The Gallows (2015). It’s been 20 years since a tragic stage accident cuts a drama student’s life short. Now, students return to the scene of his death to try to honor him, and uncover the disturbing truth about the young man’s death.
First time directors Travis Cluff and Chris Lofing bring us the strange tale of Charlie Grimille, a Nebraska high school student and devoted theater buff who is cast as The Hangman in a morbid school play called “The Gallows.” His role requires him to dress up in a leathery stitched hood and pretend to hang the play’s hero, August. On October 29th, 1993, the actor playing August chickens out on opening night, forcing Charlie to play the absent actor’s part. During the play’s final moments, the wooden gallows prop malfunctions, hanging Charlie for real before a crowded, horrified theater.
This opening scene is shot in perfectly faded VHS camcorder fashion, complete with tracking issues.
20 years later, likable football player Reese takes the role of August on the invitation of the girl he has a major crush on, Pfeifer. She’s the school’s reigning theater queen. His video camera toting friend Ryan won’t give him a break about either the crush or the old-fashioned play itself, especially since Reese is a pretty terrible actor on stage.
Ryan and his cheerleader girlfriend Cassidy rope Reese into breaking into the school after dark to destroy the props and the hanging gallows itself. They find themselves mysteriously locked inside and encounter Pfeifer, who secretly followed them in.
All the locked doors and barred windows force the quartet into cramped maintenance tunnels beneath the building, where they discover the school janitor hanging from a noose. Charlie’s back, and he isn’t happy.
Found footage, which boomed after the undeserved success of “The Blair Witch Project,” is a double-edged sword. At best, it can convey an atmosphere of realistic tension that glossier big budget flicks can’t touch. At worst, it provides a cheap method for any idiot with a camera to become a wannabe auteur. A budget, studio-backing and complex cameras are no longer a barrier to making a movie thanks to the rise of digital video. This film in particular is filmed on smartphones, school-issued video cameras, security cams and police body cameras.
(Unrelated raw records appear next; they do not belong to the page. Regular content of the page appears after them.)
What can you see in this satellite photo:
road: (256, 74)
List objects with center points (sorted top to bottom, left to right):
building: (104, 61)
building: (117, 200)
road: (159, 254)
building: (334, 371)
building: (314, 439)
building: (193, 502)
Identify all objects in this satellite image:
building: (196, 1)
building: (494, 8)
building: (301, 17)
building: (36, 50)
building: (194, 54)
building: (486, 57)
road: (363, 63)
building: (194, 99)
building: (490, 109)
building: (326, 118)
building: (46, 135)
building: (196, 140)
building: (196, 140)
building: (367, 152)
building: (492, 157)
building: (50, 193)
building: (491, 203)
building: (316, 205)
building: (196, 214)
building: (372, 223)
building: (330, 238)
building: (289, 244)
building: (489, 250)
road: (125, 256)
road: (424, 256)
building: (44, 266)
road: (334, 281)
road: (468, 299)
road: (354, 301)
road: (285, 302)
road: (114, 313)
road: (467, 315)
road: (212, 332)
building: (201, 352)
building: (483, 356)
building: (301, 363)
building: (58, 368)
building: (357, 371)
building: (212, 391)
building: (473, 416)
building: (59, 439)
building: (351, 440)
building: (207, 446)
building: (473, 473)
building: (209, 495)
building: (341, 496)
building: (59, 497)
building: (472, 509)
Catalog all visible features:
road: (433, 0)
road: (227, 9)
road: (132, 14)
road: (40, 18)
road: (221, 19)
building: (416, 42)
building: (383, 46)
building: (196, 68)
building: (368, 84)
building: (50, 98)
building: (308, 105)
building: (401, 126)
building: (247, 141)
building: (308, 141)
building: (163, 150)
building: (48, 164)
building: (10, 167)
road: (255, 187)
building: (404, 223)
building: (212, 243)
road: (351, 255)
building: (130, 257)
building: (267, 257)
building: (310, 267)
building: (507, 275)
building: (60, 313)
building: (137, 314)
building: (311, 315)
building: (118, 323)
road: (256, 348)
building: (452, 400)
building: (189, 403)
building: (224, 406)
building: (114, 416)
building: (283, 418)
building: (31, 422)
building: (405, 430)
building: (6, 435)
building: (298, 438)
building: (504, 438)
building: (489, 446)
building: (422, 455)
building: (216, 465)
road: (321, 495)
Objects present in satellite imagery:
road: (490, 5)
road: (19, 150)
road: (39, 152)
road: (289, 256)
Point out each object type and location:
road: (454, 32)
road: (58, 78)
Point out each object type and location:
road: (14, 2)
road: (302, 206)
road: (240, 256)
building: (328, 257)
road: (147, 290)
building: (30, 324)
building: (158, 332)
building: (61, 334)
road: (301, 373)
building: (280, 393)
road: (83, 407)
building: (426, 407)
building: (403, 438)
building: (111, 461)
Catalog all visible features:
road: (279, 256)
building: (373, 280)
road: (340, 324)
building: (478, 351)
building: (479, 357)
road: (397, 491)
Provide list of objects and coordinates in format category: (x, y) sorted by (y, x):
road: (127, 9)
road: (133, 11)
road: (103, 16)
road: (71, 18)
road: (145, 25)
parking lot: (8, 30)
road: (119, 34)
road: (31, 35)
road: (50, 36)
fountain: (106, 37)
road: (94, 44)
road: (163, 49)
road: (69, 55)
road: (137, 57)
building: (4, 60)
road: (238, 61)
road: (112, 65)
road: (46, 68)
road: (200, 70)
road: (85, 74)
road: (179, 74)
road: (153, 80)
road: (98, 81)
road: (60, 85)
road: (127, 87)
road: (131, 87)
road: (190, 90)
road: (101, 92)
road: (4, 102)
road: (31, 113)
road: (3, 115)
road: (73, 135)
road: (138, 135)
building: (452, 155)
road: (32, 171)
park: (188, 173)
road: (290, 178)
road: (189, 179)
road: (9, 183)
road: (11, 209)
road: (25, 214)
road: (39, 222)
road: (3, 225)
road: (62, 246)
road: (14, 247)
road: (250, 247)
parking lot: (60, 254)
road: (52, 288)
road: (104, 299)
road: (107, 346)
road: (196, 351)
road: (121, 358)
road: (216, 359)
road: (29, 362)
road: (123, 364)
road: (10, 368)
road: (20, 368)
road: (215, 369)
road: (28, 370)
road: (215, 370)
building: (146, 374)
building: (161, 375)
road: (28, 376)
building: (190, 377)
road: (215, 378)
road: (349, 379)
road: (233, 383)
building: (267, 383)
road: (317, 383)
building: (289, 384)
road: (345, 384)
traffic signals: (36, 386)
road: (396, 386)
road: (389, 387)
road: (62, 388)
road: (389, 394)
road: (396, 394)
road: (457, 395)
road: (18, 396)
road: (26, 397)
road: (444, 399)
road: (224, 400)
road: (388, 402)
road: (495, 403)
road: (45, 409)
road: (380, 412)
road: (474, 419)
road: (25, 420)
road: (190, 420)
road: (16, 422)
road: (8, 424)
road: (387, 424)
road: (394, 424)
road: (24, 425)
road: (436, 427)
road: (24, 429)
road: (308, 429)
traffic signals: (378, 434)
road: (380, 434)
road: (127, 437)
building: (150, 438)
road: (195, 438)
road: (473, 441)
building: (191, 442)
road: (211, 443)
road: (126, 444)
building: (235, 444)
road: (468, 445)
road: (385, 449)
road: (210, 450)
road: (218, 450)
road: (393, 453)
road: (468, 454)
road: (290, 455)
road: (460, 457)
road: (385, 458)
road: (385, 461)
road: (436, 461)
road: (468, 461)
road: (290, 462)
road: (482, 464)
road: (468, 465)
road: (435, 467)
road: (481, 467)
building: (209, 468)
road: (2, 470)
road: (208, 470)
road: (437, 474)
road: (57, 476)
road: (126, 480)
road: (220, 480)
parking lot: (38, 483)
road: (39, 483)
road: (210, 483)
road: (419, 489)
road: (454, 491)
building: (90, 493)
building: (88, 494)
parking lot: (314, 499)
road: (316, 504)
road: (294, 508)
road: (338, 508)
As in many other found footage epics, the characters keep filming long past the point where putting down the camera and running would be the logical option.
Yes, it’s totally silly. But “The Gallows” excels in areas where other creepfests fail.
The empty high school with its red-lit hallways, unsettling noises and midnight black corridors is a character unto itself. There’s no studio slickness here. Same goes for three out of the four central performances: Pfeifer Brown, Cassidy Gifford and Reese Midler turn in convincing portrayals far exceeding the low demands of the genre. They easily could’ve been The Drama Nerd, The Cheerleader and the Sensitive Jock, however, each character shows layers that break out of the confines of stereotypes.
And then there’s Ryan Shoos as the Sarcastic Weirdo who films every aspect of his life even when he’s alone. He’s simply not tolerable and is the source of the ludicrous filming beyond the point when fighting back or fleeing would seem logical.
The kickass ending ties up any loose plot threads as the action switches to police body cameras as the cops raid a suburban house. It leaves you with a nice jolt. I’d tell you more, but I don’t want to spoil it for you.
“The Gallows” is completely bloodless and barely justifies its R-rating, so if you’re looking for a smorgasbord of blood and guts, skip it. Instead, it excels at eerie psychological tension as Charlie drifts into frame to lasso another victim with his magic nooses. Doomed in death to forever play the Hangman role denied him in life, he may have a secret connection to two of the four students running from him.